Meredith’s voice broke the silence. “Doctor,” she said, “I’m going to have to ask you something. If you take a left here and another one at Laurel Street and then just drive for about five minutes to Old Wood, it won’t be too far out of your way. But it’ll let me get to the boardinghouse where the computer Bonnie’s talking about is. You may think I’m crazy, but I need to get to that computer.”
“I know you’re not crazy; I’d have noticed it by now.” The doctor laughed mirthlessly. “And I have heard some things about young Bonnie here…nothing bad, I promise, but a little difficult to believe. After seeing what I saw today, I think I’m beginning to change my opinion about them.” The doctor abruptly took a left turn, muttering, “Somebody’s taken the stop sign from this road, too.” Then she continued, to Meredith, “I can do what you ask. I’d drive you all the way to the old boardinghouse—”

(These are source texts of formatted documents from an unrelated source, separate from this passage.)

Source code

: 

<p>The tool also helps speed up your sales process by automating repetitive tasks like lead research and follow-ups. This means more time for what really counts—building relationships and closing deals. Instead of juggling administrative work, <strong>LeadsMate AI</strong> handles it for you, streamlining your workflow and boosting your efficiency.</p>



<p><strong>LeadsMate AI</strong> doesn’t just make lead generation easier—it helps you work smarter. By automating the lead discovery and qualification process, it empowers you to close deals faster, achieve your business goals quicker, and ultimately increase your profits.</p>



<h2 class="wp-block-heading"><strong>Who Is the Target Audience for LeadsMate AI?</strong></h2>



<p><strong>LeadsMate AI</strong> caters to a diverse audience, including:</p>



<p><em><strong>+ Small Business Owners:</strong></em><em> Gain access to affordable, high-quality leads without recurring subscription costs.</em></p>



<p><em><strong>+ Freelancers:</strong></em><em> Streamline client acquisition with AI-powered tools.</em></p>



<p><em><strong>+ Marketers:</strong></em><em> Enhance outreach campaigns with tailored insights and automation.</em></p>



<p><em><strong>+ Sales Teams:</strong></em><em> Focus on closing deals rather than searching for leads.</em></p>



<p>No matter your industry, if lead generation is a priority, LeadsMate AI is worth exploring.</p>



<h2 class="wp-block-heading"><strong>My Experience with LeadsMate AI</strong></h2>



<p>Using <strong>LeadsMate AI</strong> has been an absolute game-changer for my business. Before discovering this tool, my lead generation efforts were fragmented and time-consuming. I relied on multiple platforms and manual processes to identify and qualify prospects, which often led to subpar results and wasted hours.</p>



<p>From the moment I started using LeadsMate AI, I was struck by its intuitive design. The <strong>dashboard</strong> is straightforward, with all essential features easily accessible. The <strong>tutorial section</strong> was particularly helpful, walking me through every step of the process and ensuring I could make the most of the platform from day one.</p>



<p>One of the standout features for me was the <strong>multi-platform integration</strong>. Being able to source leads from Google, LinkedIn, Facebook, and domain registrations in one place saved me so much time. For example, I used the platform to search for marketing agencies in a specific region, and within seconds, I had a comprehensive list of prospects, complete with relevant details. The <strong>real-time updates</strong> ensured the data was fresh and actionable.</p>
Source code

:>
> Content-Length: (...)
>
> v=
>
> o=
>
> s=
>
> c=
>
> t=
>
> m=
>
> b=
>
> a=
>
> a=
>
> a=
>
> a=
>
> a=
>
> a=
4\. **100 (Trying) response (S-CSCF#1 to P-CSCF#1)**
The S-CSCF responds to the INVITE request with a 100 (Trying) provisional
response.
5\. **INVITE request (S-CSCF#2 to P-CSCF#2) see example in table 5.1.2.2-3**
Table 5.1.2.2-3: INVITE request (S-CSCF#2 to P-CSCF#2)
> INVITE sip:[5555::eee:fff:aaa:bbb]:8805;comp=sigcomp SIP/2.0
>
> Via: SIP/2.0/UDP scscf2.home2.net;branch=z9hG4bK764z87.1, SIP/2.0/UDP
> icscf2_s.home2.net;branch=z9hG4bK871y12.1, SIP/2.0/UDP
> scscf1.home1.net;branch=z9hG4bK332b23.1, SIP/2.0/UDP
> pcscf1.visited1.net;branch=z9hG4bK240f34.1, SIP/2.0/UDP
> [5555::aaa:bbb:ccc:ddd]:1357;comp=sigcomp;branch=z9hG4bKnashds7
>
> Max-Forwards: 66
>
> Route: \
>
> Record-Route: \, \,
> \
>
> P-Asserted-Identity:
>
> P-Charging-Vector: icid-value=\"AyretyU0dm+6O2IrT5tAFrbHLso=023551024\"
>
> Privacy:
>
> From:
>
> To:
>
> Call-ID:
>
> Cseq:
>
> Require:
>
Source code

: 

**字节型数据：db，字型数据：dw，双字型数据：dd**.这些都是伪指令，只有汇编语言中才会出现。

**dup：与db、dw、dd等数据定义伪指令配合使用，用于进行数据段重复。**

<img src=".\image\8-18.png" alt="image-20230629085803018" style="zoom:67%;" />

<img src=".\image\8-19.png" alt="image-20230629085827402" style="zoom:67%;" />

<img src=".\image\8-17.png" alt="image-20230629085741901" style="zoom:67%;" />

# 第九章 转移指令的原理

“No! That would be much too dangerous!”
“—but I’ve got to get Isobel to a hospital as soon as possible. Not to mention Jim. I think he really does have a concussion. And Bonnie—”
“Bonnie,” Bonnie said, enunciating distinctly, “is going to the boardinghouse, too.”
“No, Bonnie! I’m going to run, Bonnie, do you understand that? I’m going to run as fast as I can—and I can’t let you hold me up.” Meredith’s voice was grim.